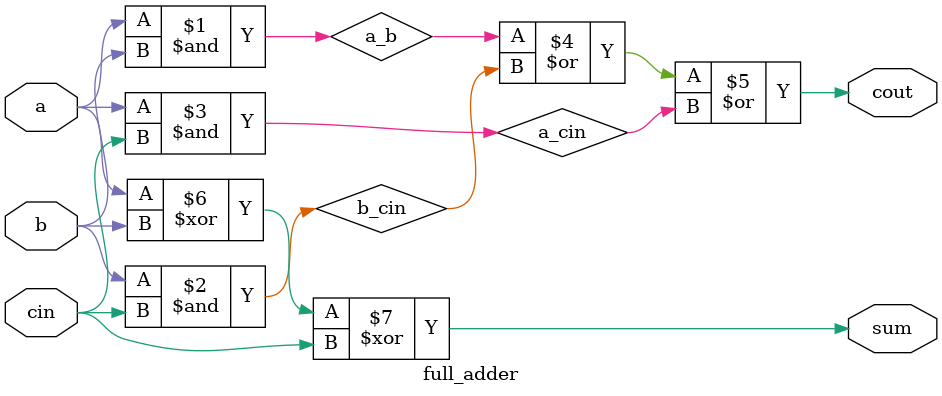
<source format=v>

module full_adder(sum, cout, a, b, cin);
	// Ports
	input a;
	input b;
	input cin;
	output cout;
	output sum;

	wire a_b, b_cin, a_cin;

	and(a_b, a, b);
	and(b_cin, b, cin);
	and(a_cin, a, cin);
	or(cout, a_b, b_cin, a_cin);

	xor(sum, a, b, cin);
endmodule

</source>
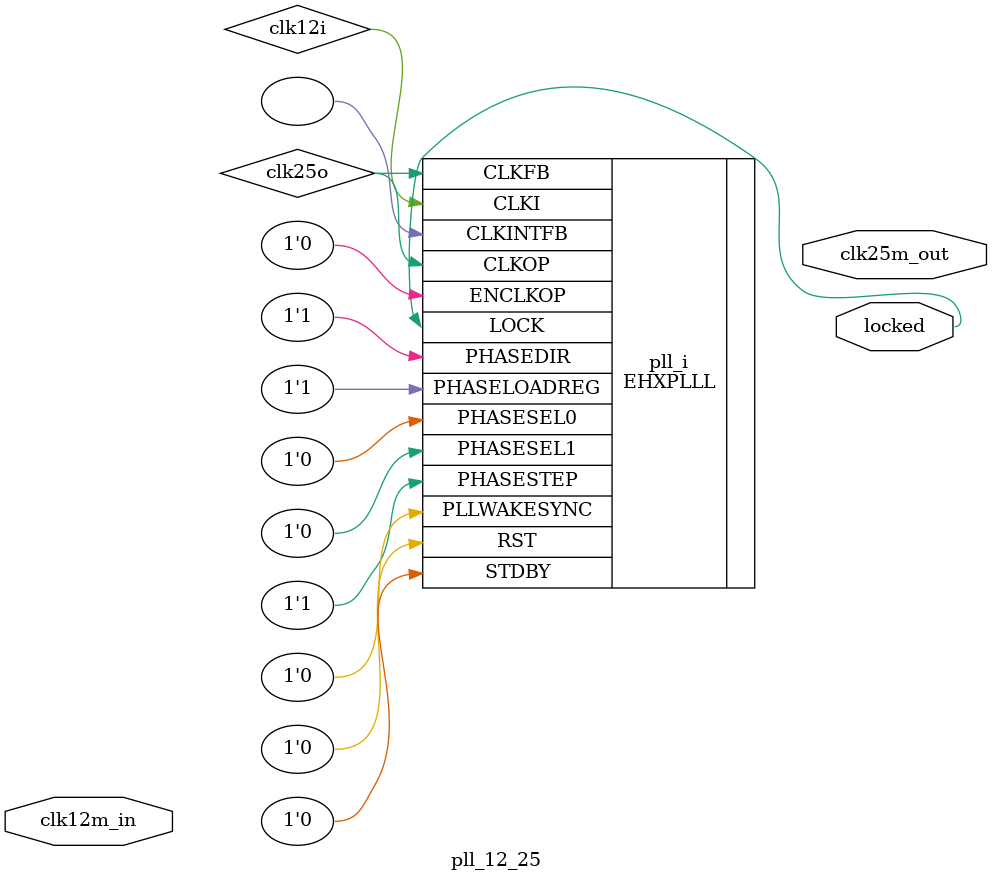
<source format=v>
module pll_12_25
(
    input clk12m_in, // 12 MHz, 0 deg
    output clk25m_out, // 24 MHz, 0 deg
    output locked
);

`ifndef verilator
(* FREQUENCY_PIN_CLKI="12" *)
(* FREQUENCY_PIN_CLKOP="24" *)
(* ICP_CURRENT="12" *) (* LPF_RESISTOR="8" *) (* MFG_ENABLE_FILTEROPAMP="1" *) (* MFG_GMCREF_SEL="2" *)
EHXPLLL #(
        .PLLRST_ENA("DISABLED"),
        .INTFB_WAKE("DISABLED"),
        .STDBY_ENABLE("DISABLED"),
        .DPHASE_SOURCE("DISABLED"),
        .OUTDIVIDER_MUXA("DIVA"),
        .OUTDIVIDER_MUXB("DIVB"),
        .OUTDIVIDER_MUXC("DIVC"),
        .OUTDIVIDER_MUXD("DIVD"),
        .CLKI_DIV(1),
        .CLKOP_ENABLE("ENABLED"),
        .CLKOP_DIV(25),
        .CLKOP_CPHASE(12),
        .CLKOP_FPHASE(0),
        .FEEDBK_PATH("CLKOP"),
        .CLKFB_DIV(2)
    ) pll_i (
        .RST(1'b0),
        .STDBY(1'b0),
        .CLKI(clk12i),
        .CLKOP(clk25o),
        .CLKFB(clk25o),
        .CLKINTFB(),
        .PHASESEL0(1'b0),
        .PHASESEL1(1'b0),
        .PHASEDIR(1'b1),
        .PHASESTEP(1'b1),
        .PHASELOADREG(1'b1),
        .PLLWAKESYNC(1'b0),
        .ENCLKOP(1'b0),
        .LOCK(locked)
	);
`endif

endmodule

</source>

----

§ **Requirement**
What is the number of lines in the listing that include the word "DISABLED"? Give that number and nothing else.

§ **Expected answer**
4